ゲームの中の世界に転生した主人公メルフィーナは、貧しい開拓地に赴き、そこで領地経営を始めます。前世の記憶を頼りに様々な施策を打つ彼女の生き様は、タイトルや作品紹介の印象よりもずっと丁寧に描かれていて、想像の十倍くらい骨太のストーリーでした。
話数を重ねる毎に、この作品への印象は想像したものから大きく変わっていくのですが、作品の本質をおおむね理解したのが22話のあたり。メルフィーナと護衛騎士セドリック、侍女マリー、この三人の関係性が確定した頃です。
『あぁ、これはヒューマンドラマなんだ』なと。
メルフィーナの行動の源泉は前世の記憶で、その記憶にあるチートな発想を現実のものとし、開拓地を発展させ、人々の生活を豊かにしていきます。
しかし最も印象に残るのは、その過程における人と人との対話。
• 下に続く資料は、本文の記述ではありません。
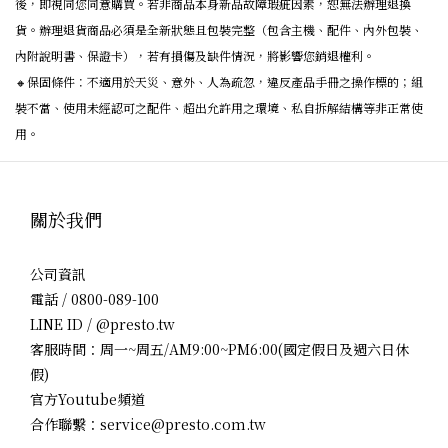
後，即視同您同意購買。若非商品本身新品故障瑕疵因素，恕無法辦理退換
貨。辦理退貨商品必須是全新狀態且包裝完整（包含主機、配件、內外包裝、
內附說明書、保證卡），若有損傷及缺件情況，將影響您銷退權利。
🔸保固條件：不適用於天災、意外、人為疏忽，違反產品手冊之操作標的；組
裝不當、使用未經認可之配件、超出允許用之環境、私自拆解結構等非正常使
用。
關於我們
公司資訊
電話 / 0800-089-100
LINE ID / @presto.tw
客服時間：周一~周五/AM9:00~PM6:00(國定假日及週六日休
假)
官方Youtube頻道
合作聯繫：service@presto.com.tw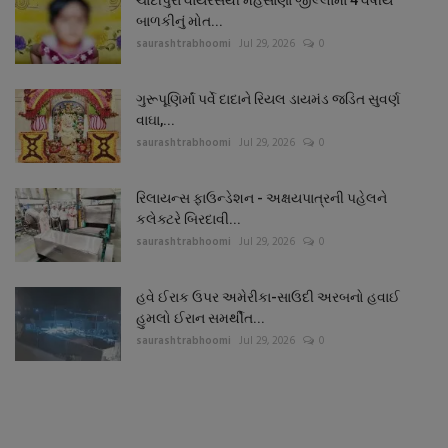
બાળકીનું મોત...
saurashtrabhoomi
Jul 29, 2026
0
ગુરૂપૂણિર્માં પર્વે દાદાને રિયલ ડાયમંડ જડિત સુવર્ણ
વાઘા,...
saurashtrabhoomi
Jul 29, 2026
0
રિલાયન્સ ફાઉન્ડેશન - અક્ષયપાત્રની પહેલને
કલેક્ટરે બિરદાવી...
saurashtrabhoomi
Jul 29, 2026
0
હવે ઈરાક ઉપર અમેરીકા-સાઉદી અરબનો હવાઈ
હુમલો ઈરાન સમર્થીત...
saurashtrabhoomi
Jul 29, 2026
0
特に理屈と感情の天秤が傾く様なやりとりには、強く心を惹かれました。
もちろん対話だけでなく、領地経営の進め方や料理に関する描き方も本作のポイントだと思うし、開拓地に赴くきっかけとなった夫アレクシスとの複雑な関係も見所で、今後どのようになるのか目が離せません。
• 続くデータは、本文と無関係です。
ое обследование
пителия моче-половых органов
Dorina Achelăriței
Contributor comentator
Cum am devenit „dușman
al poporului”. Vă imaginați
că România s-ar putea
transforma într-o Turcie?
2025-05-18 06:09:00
そして、ゲームの中の世界ということで、本来あるべきストーリーへの強制力がどのように働くのか、という点にも注目です。
内政改革モノとして、とても面白い
男性主人公のハーレムモノが多い中で、この作品は今まで敬遠していた読者も読んでいて楽しいだろう
物語の段取りから感じる知性と面白さは否が応でも、この物語の面白さを伝えてくれ、期待感を高める。
だが、一つだけ気になるのは身分制度を蔑ろにするところだ
例えば、社長が「社員は家族」と言いながら社員食堂で無理やり同じ卓について、社員はリラックスできるか?
あるいは、大企業の社長がやたらペコペコと下げる必要のない頭を下げ、媚び諂うさまを見て、それを他者に馬鹿にされていたとして、そんな社長がいる会社を誇りに思ったり安心した企業だと思えるだろうか?
むしろ社員としては尊大で強権的だろうが、給料を出して仕事を適切に評価してくれ以上のことを望むだろうか?